BEGIN THE INPUT

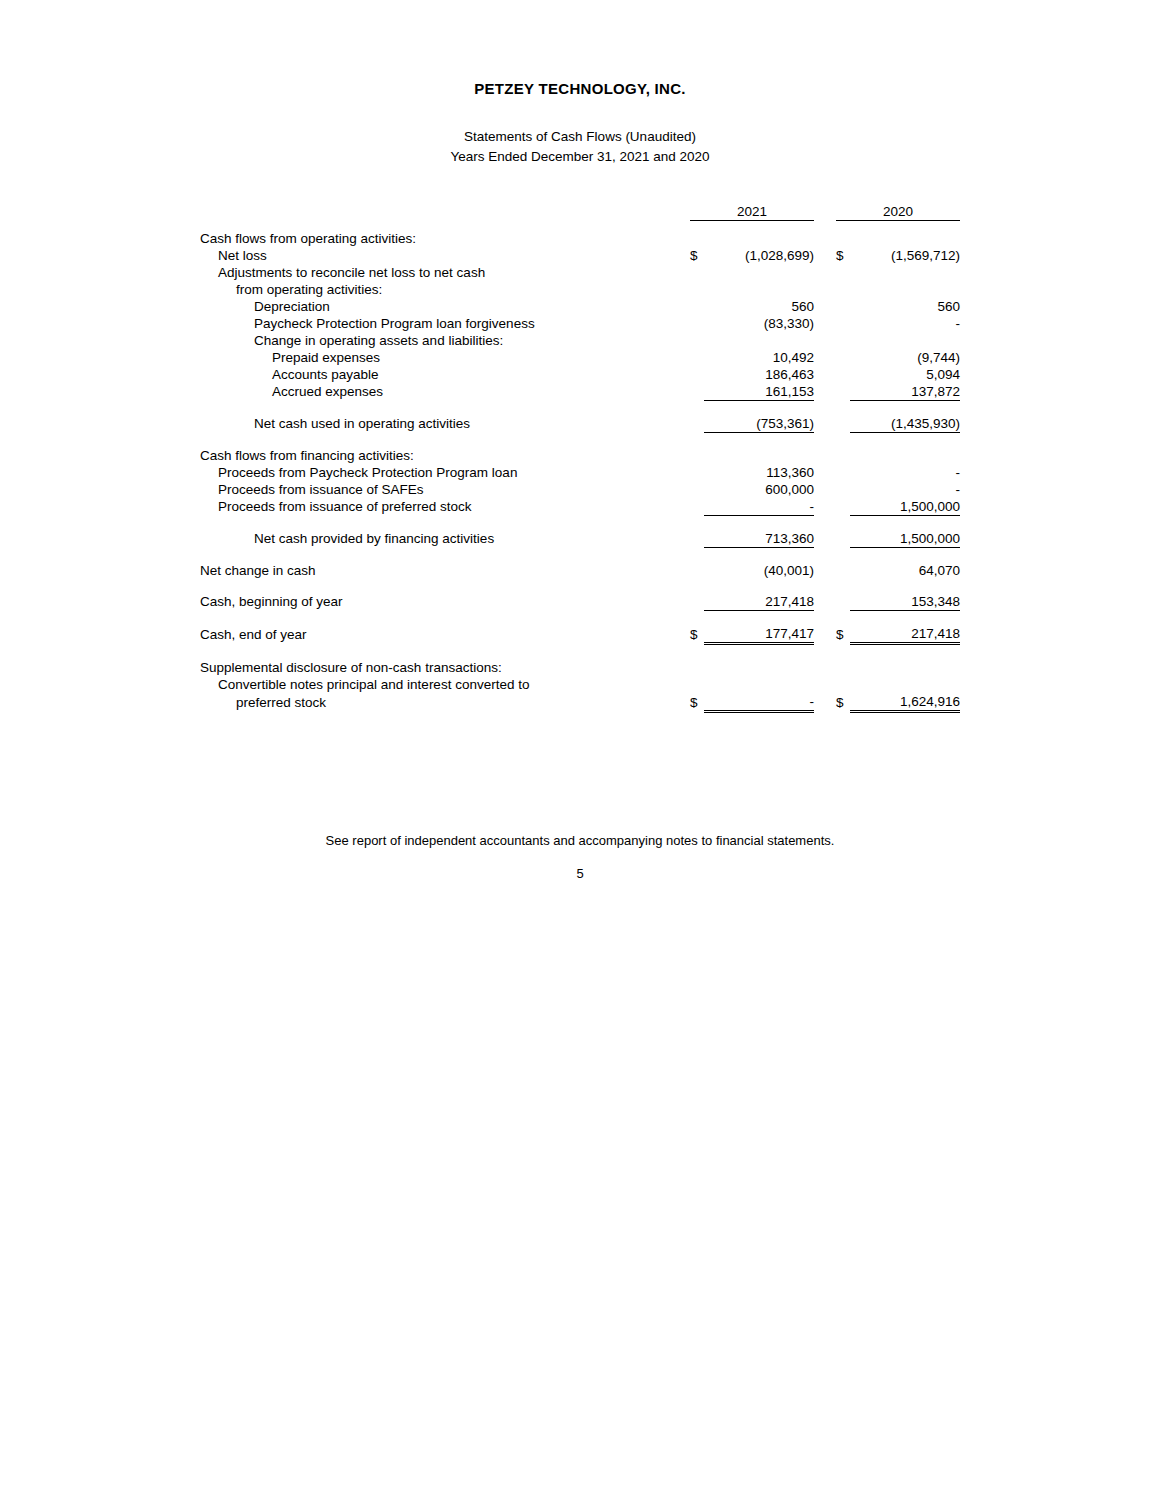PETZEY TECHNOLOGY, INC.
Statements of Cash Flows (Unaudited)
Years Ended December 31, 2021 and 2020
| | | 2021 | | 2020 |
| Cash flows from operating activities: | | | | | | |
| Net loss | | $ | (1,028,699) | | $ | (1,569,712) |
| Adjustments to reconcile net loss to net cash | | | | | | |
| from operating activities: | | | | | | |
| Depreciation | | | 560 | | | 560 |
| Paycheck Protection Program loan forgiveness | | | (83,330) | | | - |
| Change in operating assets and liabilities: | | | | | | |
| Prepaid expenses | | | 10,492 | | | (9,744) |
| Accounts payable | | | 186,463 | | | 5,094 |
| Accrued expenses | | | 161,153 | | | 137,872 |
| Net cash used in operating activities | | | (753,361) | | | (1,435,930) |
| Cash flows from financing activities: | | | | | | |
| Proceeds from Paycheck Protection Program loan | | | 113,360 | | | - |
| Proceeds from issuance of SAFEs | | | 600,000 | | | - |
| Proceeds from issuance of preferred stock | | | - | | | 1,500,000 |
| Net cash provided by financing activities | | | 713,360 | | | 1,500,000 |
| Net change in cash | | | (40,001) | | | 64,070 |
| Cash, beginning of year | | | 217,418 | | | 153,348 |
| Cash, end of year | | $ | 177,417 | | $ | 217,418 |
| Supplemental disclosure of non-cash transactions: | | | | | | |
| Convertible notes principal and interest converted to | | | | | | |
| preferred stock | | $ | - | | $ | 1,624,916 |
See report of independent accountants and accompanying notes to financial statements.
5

END THE INPUT

> [WORK INSTRUCTIONS]
Copy whichever lines of the records above contain the word "from".

> [TASK ANSWER]
| Cash flows from operating activities: | | | | | | |
| from operating activities: | | | | | | |
| Cash flows from financing activities: | | | | | | |
| Proceeds from Paycheck Protection Program loan | | | 113,360 | | | - |
| Proceeds from issuance of SAFEs | | | 600,000 | | | - |
| Proceeds from issuance of preferred stock | | | - | | | 1,500,000 |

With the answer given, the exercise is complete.